Monday, January 07, 2008

A Defensive Strategy for REIT Investors - New York Times 

A Defensive Strategy for REIT Investors - New York Times

REITS did very well this decade, posting impressive gains for investors on a yearly basis. But, 2007 was a different story. The National Association of Real Estate Investment Trusts said property REITs posted negative returns of 15.7 percent, on average.

Analysts warn that investors must now be defensive when investing in REITS.

In choosing the better REIT stocks, Mr. Harris said he looks at a company’s balance sheet, particularly at the level of debt; the quality of its portfolio, especially property location; the dividend history; management experience; and the development pipeline. (In a downturn, the fewer projects in the works, the better.)
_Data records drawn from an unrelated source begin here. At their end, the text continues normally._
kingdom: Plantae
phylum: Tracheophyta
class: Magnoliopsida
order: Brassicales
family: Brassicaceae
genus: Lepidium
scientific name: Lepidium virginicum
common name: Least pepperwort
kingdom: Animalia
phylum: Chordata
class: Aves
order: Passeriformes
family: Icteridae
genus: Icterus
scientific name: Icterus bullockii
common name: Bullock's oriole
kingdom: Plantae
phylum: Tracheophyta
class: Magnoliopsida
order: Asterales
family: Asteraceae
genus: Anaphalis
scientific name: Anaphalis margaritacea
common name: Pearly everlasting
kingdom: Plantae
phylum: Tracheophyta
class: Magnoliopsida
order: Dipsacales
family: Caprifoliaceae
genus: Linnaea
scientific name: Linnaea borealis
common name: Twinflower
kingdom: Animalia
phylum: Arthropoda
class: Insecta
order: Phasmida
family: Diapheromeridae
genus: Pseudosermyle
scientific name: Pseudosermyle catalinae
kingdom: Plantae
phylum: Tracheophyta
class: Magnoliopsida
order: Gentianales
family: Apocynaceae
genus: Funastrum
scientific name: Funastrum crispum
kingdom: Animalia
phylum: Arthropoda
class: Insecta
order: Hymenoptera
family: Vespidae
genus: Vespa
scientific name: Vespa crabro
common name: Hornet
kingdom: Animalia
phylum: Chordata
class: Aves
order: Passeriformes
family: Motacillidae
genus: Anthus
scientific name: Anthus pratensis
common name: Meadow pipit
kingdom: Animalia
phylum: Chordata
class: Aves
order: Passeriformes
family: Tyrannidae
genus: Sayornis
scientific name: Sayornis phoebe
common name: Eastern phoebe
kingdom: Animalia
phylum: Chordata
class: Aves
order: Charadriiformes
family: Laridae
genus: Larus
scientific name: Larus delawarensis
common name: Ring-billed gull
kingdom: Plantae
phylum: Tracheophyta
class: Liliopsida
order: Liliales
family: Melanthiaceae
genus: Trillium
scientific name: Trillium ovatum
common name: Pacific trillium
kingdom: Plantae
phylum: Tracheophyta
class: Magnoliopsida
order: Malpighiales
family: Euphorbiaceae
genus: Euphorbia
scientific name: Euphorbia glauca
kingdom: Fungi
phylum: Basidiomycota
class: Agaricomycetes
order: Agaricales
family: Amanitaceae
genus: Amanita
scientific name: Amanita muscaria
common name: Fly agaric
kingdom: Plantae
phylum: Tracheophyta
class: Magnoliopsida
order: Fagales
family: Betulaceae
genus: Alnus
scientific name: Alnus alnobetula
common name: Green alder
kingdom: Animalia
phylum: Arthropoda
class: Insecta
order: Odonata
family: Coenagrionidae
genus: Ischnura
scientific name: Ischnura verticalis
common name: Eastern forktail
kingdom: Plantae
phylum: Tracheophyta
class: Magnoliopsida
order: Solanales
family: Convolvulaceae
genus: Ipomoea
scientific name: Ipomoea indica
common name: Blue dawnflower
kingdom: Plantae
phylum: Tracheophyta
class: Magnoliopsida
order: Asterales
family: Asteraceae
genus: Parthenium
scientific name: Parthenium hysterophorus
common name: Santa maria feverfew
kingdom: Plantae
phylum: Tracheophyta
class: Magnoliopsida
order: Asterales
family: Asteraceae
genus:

Mr. Stewart, meanwhile, has created a ranking of so-called defensive REITs. The list of 61 companies, which initially came out last summer and was recently updated, is based on 10 criteria, including a company’s size, earnings stability and growth and dividend record. It also takes into account the duration of property leases.

Topping the list is the largest REIT by market capitalization — the Simon Property Group, which owns and operates shopping malls throughout the world. Most of the top-ranked REITs are also in the retail sector, including Kimco Realty and Realty Income, which Mr. Stewart recommends.

Entertainment Properties Trust, which owns and develops megaplex theaters and entertainment retail centers nationwide and in Canada, was also ranked highly. The chief executive, David Brain, said he was confident the company would hold up well in a softer economy. For one thing, he said, “our properties are very high revenue producers and also produce a present cash flow level of about two times the rent obligation.”

And, “as the economy gets worse, it gets a little good,” he added, because consumers are likely to be looking for less expensive entertainment options like movies. “If you go to any kind of sporting event or concert, those are $50 to $60 price points easily,” Mr. Brain said. “For a tenth of the cost, you get a very high-quality production.”

Many retail REITs are also well insulated, Mr. Stewart said, because they have both high occupancy rates and long-term leases. “If you look at Realty Income, it has one of the longest lease terms in the universe — 13 years, on average,” he said. (Entertainment Properties has some leases in the 10- to 20-year range as well, according to Mr. Brain.)

“Of course, the downside is you don’t have the same benefit in a rising economy,” Mr. Stewart said.